Using just a small amount of fentanyl can be deadly, and users often do not even realize it is in the substances they have obtained, according to Hall’s release. 

In 2021, 40 of the 53 toxicity deaths in Kenosha County involved the presence of fentanyl or a fentanyl analog, according to Medical Examiner’s Office data.

How can we change mental health and addiction outcomes?

The first thing we can do to help the issue is to share community resources.

Hall stressed in her July release that the county does have resources to test drugs for fentanyl that are available to the public. 

“This includes fentanyl test strips, which became legal in Wisconsin earlier this year and are now available from Kenosha County Public Health and Vivent Health Kenosha,” Hall’s release states. “These can be used to detect the presence of fentanyl in other substances. Strips may be picked up from 8:30 to 5 p.m. Monday-Friday at the Kenosha County Public Health Job Center Clinic, 8600 Sheridan Road, Kenosha.”

For more information on what’s available at the job center, call 262-605- 6775.

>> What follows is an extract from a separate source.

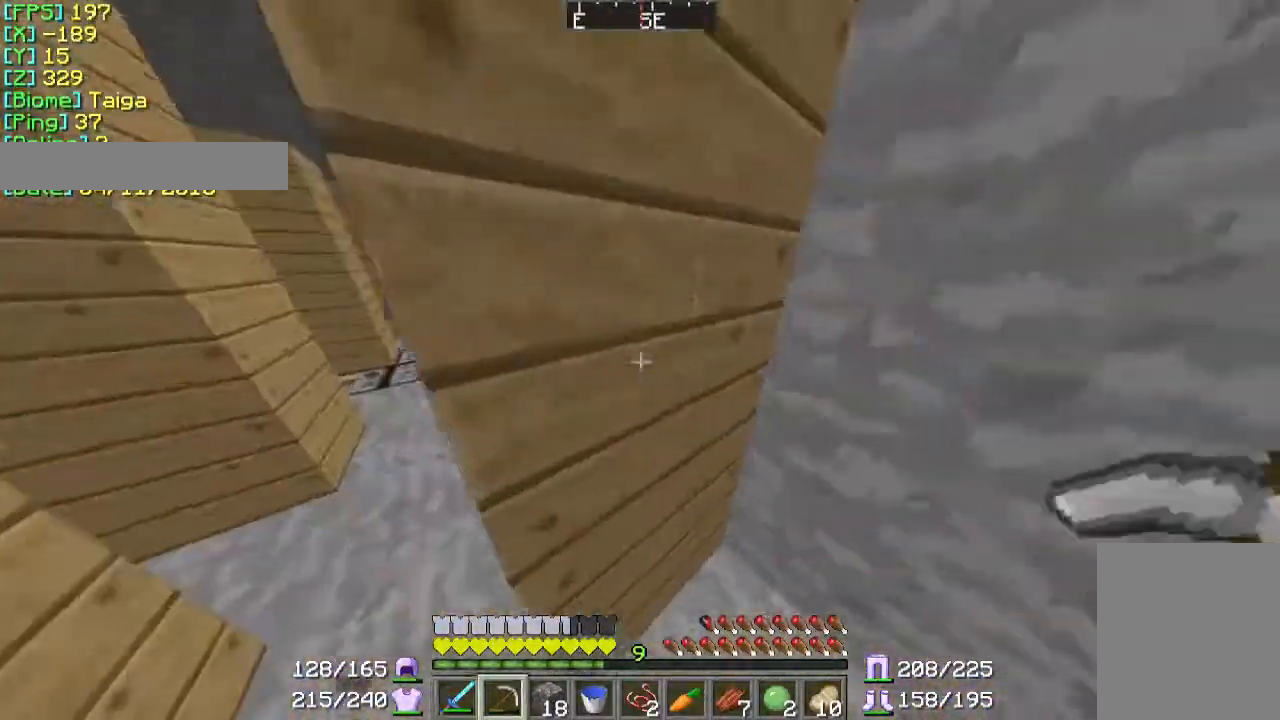
{"keys": ["a", "w"], "mouse": [], "events": []}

We need to talk more about it

The best way to get more hands on a community project is to show just how many people of various parts of a community that problem affects. 

And I think a lot of people would be surprised who is impacted by these issues. For instance, it is just as likely that the successful businessman walking past a homeless man on the street is the drug addict. 

Addiction knows no class, no race, no sexual orientation. It doesn’t differentiate between those “who have potential” and those struggling that our society automatically looks down on anyway.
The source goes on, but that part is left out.